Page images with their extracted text

━━━

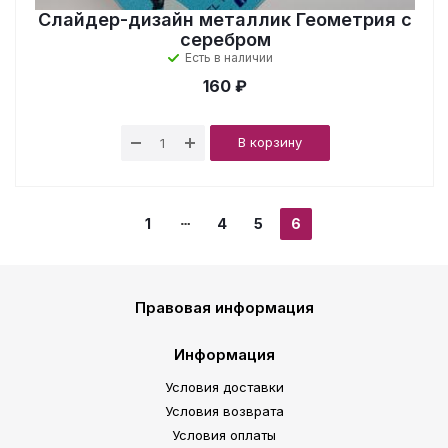
Слайдер-дизайн металлик Геометрия с
серебром
Есть в наличии
160 ₽
В корзину
1
4
5
6
Правовая информация
Информация
Условия доставки
Условия возврата
Условия оплаты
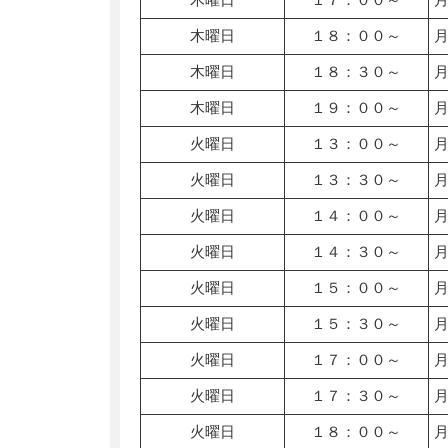
木曜日
１８：００～
木曜日
１８：３０～
木曜日
１９：００～
火曜日
１３：００～
火曜日
１３：３０～
火曜日
１４：００～
火曜日
１４：３０～
火曜日
１５：００～
火曜日
１５：３０～
火曜日
１７：００～
火曜日
１７：３０～
火曜日
１８：００～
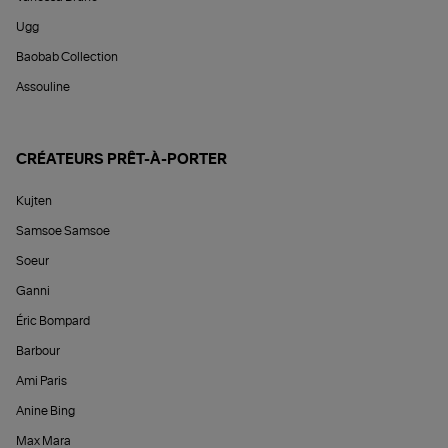
Ugg
Baobab Collection
Assouline
CRÉATEURS PRÊT-À-PORTER
Kujten
Samsoe Samsoe
Soeur
Ganni
Éric Bompard
Barbour
Ami Paris
Anine Bing
Max Mara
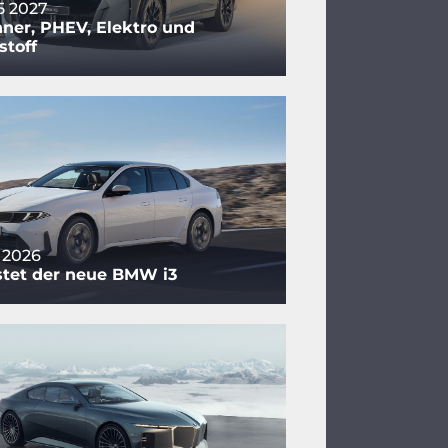
 2027
ner, PHEV, Elektro und
stoff
 2026
stet der neue BMW i3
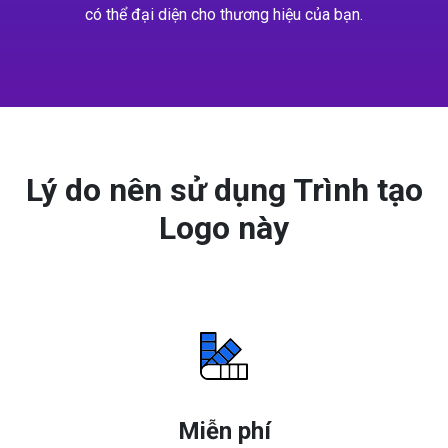
có thể đại diện cho thương hiệu của bạn.
Lý do nên sử dụng Trình tạo
Logo này
Miễn phí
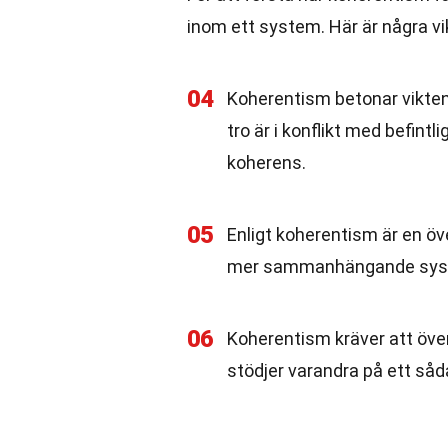
inom ett system. Här är några vi
04
Koherentism betonar vikte
tro är i konflikt med befint
koherens.
05
Enligt koherentism är en öv
mer sammanhängande system
06
Koherentism kräver att över
stödjer varandra på ett såd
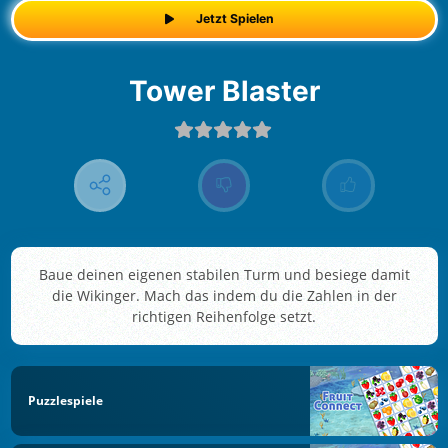
Jetzt Spielen
Tower Blaster
Baue deinen eigenen stabilen Turm und besiege damit
die Wikinger. Mach das indem du die Zahlen in der
richtigen Reihenfolge setzt.
Puzzlespiele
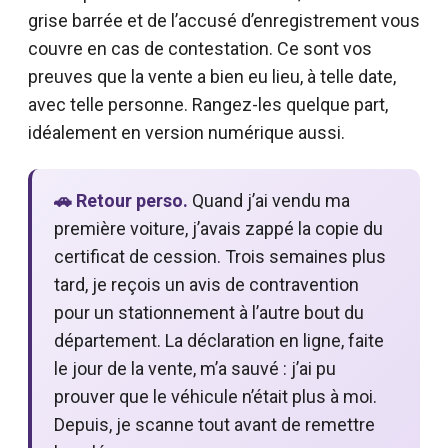
grise barrée et de l’accusé d’enregistrement vous
couvre en cas de contestation. Ce sont vos
preuves que la vente a bien eu lieu, à telle date,
avec telle personne. Rangez-les quelque part,
idéalement en version numérique aussi.
🚗 Retour perso.
Quand j’ai vendu ma
première voiture, j’avais zappé la copie du
certificat de cession. Trois semaines plus
tard, je reçois un avis de contravention
pour un stationnement à l’autre bout du
département. La déclaration en ligne, faite
le jour de la vente, m’a sauvé : j’ai pu
prouver que le véhicule n’était plus à moi.
Depuis, je scanne tout avant de remettre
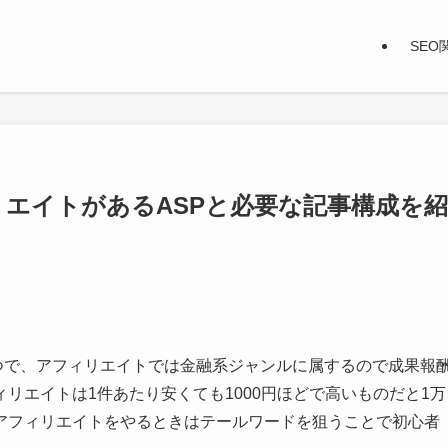
SEO
リエイトがあるASPと必要な記事構成を紹
つで、アフィリエイトでは金融系ジャンルに属するので成果報
リエイトは1件あたり安くても1000円ほどで高いものだと1万
アフィリエイトをやるときはテールワードを狙うことで初心者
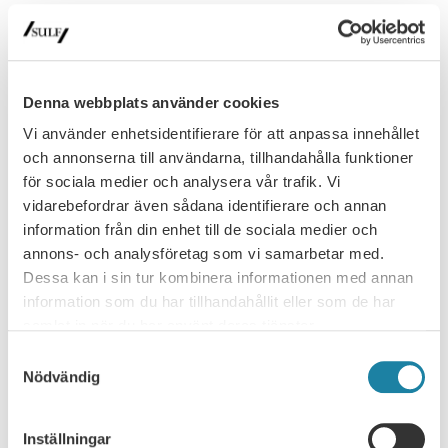
Fullsatt seminarium om lärosätenas
organisationsform
Spelar lärosätenas organisationsform någon roll för den
akademiska friheten eller är det det en underordnad fråga? Det
Denna webbplats använder cookies
var ämnet för…
Vi använder enhetsidentifierare för att anpassa innehållet
Nyhet
30 juni 2026
och annonserna till användarna, tillhandahålla funktioner
för sociala medier och analysera vår trafik. Vi
vidarebefordrar även sådana identifierare och annan
information från din enhet till de sociala medier och
annons- och analysföretag som vi samarbetar med.
Dessa kan i sin tur kombinera informationen med annan
information som du har tillhandahållit eller som de har
samlat in när du har använt deras tjänster.
Samtyckesval
Nödvändig
NYHETSARKIV
Inställningar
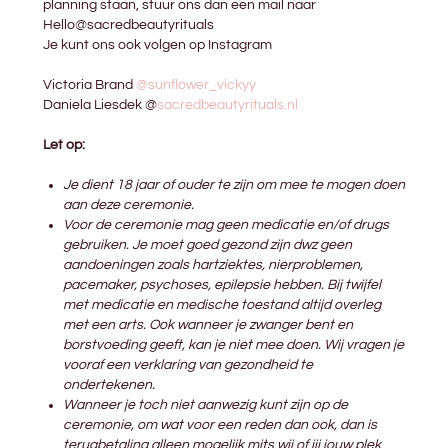
planning staan, stuur ons dan een mail naar
Hello@sacredbeautyrituals
Je kunt ons ook volgen op Instagram
Victoria Brand
@sunflower_vickyy
Daniela Liesdek @
sacredbeautyrituals.nl
Let op:
Je dient 18 jaar of ouder te zijn om mee te mogen doen
aan deze ceremonie.
Voor de ceremonie mag geen medicatie en/of drugs
gebruiken. Je moet goed gezond zijn dwz geen
aandoeningen zoals hartziektes, nierproblemen,
pacemaker, psychoses, epilepsie hebben. Bij twijfel
met medicatie en medische toestand altijd overleg
met een arts. Ook wanneer je zwanger bent en
borstvoeding geeft, kan je niet mee doen. Wij vragen je
vooraf een verklaring van gezondheid te
ondertekenen.
Wanneer je toch niet aanwezig kunt zijn op de
ceremonie, om wat voor een reden dan ook, dan is
terugbetaling alleen mogelijk mits wij of jij jouw plek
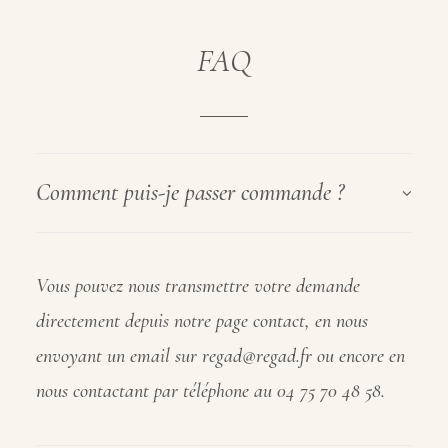
FAQ
Comment puis-je passer commande ?
Vous pouvez nous transmettre votre demande
directement depuis notre page contact, en nous
envoyant un email sur regad@regad.fr ou encore en
nous contactant par téléphone au 04 75 70 48 58.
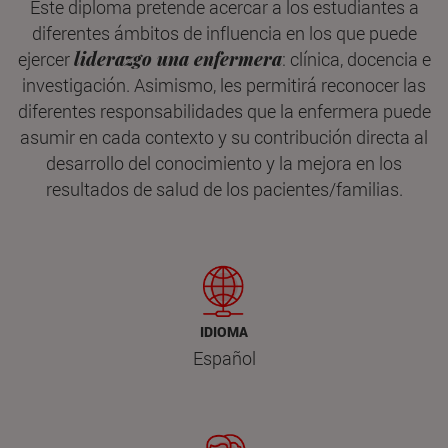
Este diploma pretende acercar a los estudiantes a
diferentes ámbitos de influencia en los que puede
ejercer
liderazgo una enfermera
: clínica, docencia e
investigación. Asimismo, les permitirá reconocer las
diferentes responsabilidades que la enfermera puede
asumir en cada contexto y su contribución directa al
desarrollo del conocimiento y la mejora en los
resultados de salud de los pacientes/familias.
IDIOMA
Español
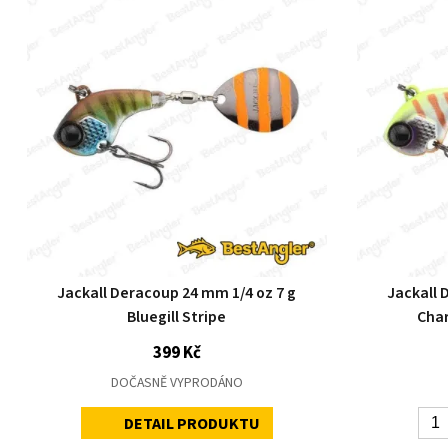
Jackall Deracoup 24 mm 1/4 oz 7 g
Jackall 
Bluegill Stripe
Char
399 Kč
DOČASNĚ VYPRODÁNO
DETAIL PRODUKTU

━━━

WHAT THE TASK REQUIRES » Extract the text from every item above, copying each line with no changes. Leave the pictures out of your answer.

WRITTEN SOLUTION »
Слайдер-дизайн металлик Геометрия с
серебром
Есть в наличии
160 ₽
В корзину
1
4
5
6
Правовая информация
Информация
Условия доставки
Условия возврата
Условия оплаты
木曜日
１８：００～
木曜日
１８：３０～
木曜日
１９：００～
火曜日
１３：００～
火曜日
１３：３０～
火曜日
１４：００～
火曜日
１４：３０～
火曜日
１５：００～
火曜日
１５：３０～
火曜日
１７：００～
火曜日
１７：３０～
火曜日
１８：００～
Ugg
Baobab Collection
Assouline
CRÉATEURS PRÊT-À-PORTER
Kujten
Samsoe Samsoe
Soeur
Ganni
Éric Bompard
Barbour
Ami Paris
Anine Bing
Max Mara
 2027
ner, PHEV, Elektro und
stoff
 2026
stet der neue BMW i3
có thể đại diện cho thương hiệu của bạn.
Lý do nên sử dụng Trình tạo
Logo này
Miễn phí
inom ett system. Här är några vi
04
Koherentism betonar vikte
tro är i konflikt med befint
koherens.
05
Enligt koherentism är en öv
mer sammanhängande system
06
Koherentism kräver att över
stödjer varandra på ett såd
Jetzt Spielen
Tower Blaster
Baue deinen eigenen stabilen Turm und besiege damit
die Wikinger. Mach das indem du die Zahlen in der
richtigen Reihenfolge setzt.
Puzzlespiele
grise barrée et de l’accusé d’enregistrement vous
couvre en cas de contestation. Ce sont vos
preuves que la vente a bien eu lieu, à telle date,
avec telle personne. Rangez-les quelque part,
idéalement en version numérique aussi.
🚗 Retour perso.
Quand j’ai vendu ma
première voiture, j’avais zappé la copie du
certificat de cession. Trois semaines plus
tard, je reçois un avis de contravention
pour un stationnement à l’autre bout du
département. La déclaration en ligne, faite
le jour de la vente, m’a sauvé : j’ai pu
prouver que le véhicule n’était plus à moi.
Depuis, je scanne tout avant de remettre
SEO
リエイトがあるASPと必要な記事構成を紹
つで、アフィリエイトでは金融系ジャンルに属するので成果報
リエイトは1件あたり安くても1000円ほどで高いものだと1万
アフィリエイトをやるときはテールワードを狙うことで初心者
Fullsatt seminarium om lärosätenas
organisationsform
Spelar lärosätenas organisationsform någon roll för den
akademiska friheten eller är det det en underordnad fråga? Det
Denna webbplats använder cookies
var ämnet för…
Vi använder enhetsidentifierare för att anpassa innehållet
Nyhet
30 juni 2026
och annonserna till användarna, tillhandahålla funktioner
för sociala medier och analysera vår trafik. Vi
vidarebefordrar även sådana identifierare och annan
information från din enhet till de sociala medier och
annons- och analysföretag som vi samarbetar med.
Dessa kan i sin tur kombinera informationen med annan
information som du har tillhandahållit eller som de har
samlat in när du har använt deras tjänster.
Samtyckesval
Nödvändig
NYHETSARKIV
Inställningar
planning staan, stuur ons dan een mail naar
Hello@sacredbeautyrituals
Je kunt ons ook volgen op Instagram
Victoria Brand
@sunflower_vickyy
Daniela Liesdek @
sacredbeautyrituals.nl
Let op:
Je dient 18 jaar of ouder te zijn om mee te mogen doen
aan deze ceremonie.
Voor de ceremonie mag geen medicatie en/of drugs
gebruiken. Je moet goed gezond zijn dwz geen
aandoeningen zoals hartziektes, nierproblemen,
pacemaker, psychoses, epilepsie hebben. Bij twijfel
met medicatie en medische toestand altijd overleg
met een arts. Ook wanneer je zwanger bent en
borstvoeding geeft, kan je niet mee doen. Wij vragen je
vooraf een verklaring van gezondheid te
ondertekenen.
Wanneer je toch niet aanwezig kunt zijn op de
ceremonie, om wat voor een reden dan ook, dan is
terugbetaling alleen mogelijk mits wij of jij jouw plek
FAQ
Comment puis-je passer commande ?
Vous pouvez nous transmettre votre demande
directement depuis notre page contact, en nous
envoyant un email sur regad@regad.fr ou encore en
nous contactant par téléphone au 04 75 70 48 58.
Este diploma pretende acercar a los estudiantes a
diferentes ámbitos de influencia en los que puede
ejercer
liderazgo una enfermera
: clínica, docencia e
investigación. Asimismo, les permitirá reconocer las
diferentes responsabilidades que la enfermera puede
asumir en cada contexto y su contribución directa al
desarrollo del conocimiento y la mejora en los
resultados de salud de los pacientes/familias.
IDIOMA
Español
Jackall Deracoup 24 mm 1/4 oz 7 g
Jackall 
Bluegill Stripe
Char
399 Kč
DOČASNĚ VYPRODÁNO
DETAIL PRODUKTU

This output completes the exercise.